DOI: 10.3390/diagnostics16132009 ISSN: 2075-4418

Large Language Model-Generated Differential Diagnoses in Radiology Education: Comparison with a Standard Casebook

Pauline Chapellier, Jacopo Ferrari, Thomas Saliba, Patrick Jeltsch, Mustafa Mohamed, Sofyan Jankovski, Gorun Ilanjian, Marta Epis, Virginia Pansini, Federica Bragaglia, Alessandro Agostinelli, Krismalyn Caringal, Lachezar Lalov, David C. Rotzinger, Guillaume Fahrni

Background/Objectives: Large language models (LLMs) are increasingly explored for radiology education, but their role in differential diagnosis learning remains under-investigated. This study evaluates the perceived usefulness of LLM-generated differential diagnoses compared with a standard radiology casebook. Methods: In this multi-center study, radiology trainees at junior (years 1–2) and advanced (years 3–5) levels evaluated 225 cases from a gold-standard casebook spanning nine subspecialties. Participants ranked the usefulness of their personal clinical experience, the casebook, and LLM teaching, and rated the LLM output using a five-point Likert scale across Clarity, Trust, Differential Usefulness, and Diagnostic Usefulness. Results: Thirteen trainees (4 junior, 9 advanced) completed 2425 evaluations. Overall, the casebook was rated most useful (mean rank 1.7 ± 0.2), followed by LLM teaching (1.8 ± 0.3) and personal experience (2.4 ± 0.2; p = 0.023), with no significant difference between LLM and Textbook (p = 0.438). Junior trainees favored LLM teaching more than advanced trainees (first-rank 66.6% vs. 22.1%; p = 0.037). Across subspecialties, the casebook consistently ranked highest, with LLM slightly lower and experience lowest. LLM teaching received high ratings for Clarity (4.4 ± 0.3), Trust (4.3 ± 0.3), Differential Usefulness (4.3 ± 0.4), and Diagnostic Usefulness (4.2 ± 0.4), with no statistically significant difference between domains (p = 0.149).

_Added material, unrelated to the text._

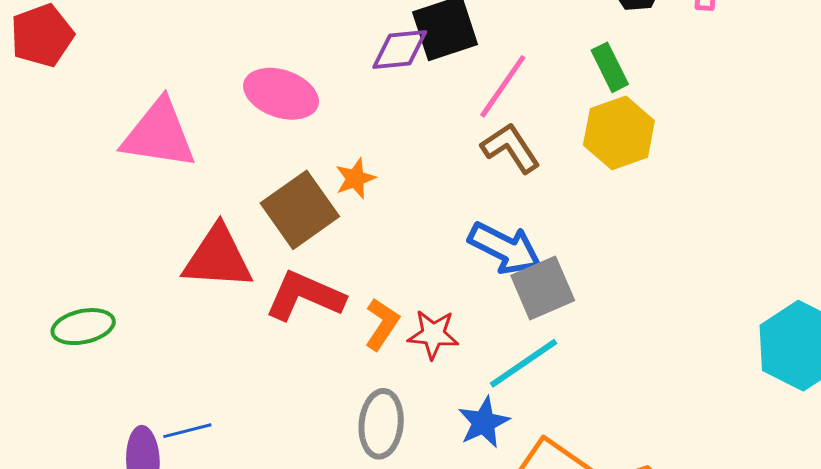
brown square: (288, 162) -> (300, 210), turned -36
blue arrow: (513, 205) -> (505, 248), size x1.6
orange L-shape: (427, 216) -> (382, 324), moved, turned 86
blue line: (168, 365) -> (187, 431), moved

Conclusions: LLM-generated differential diagnoses are clear, trustworthy, and perceived as highly useful for education, nearing the perceived value of a standard casebook, especially for junior trainees. While textbooks remain essential, LLMs hold promise as supplementary tools, but caution is needed due to potential inaccuracies and their inability to replicate image-based teaching.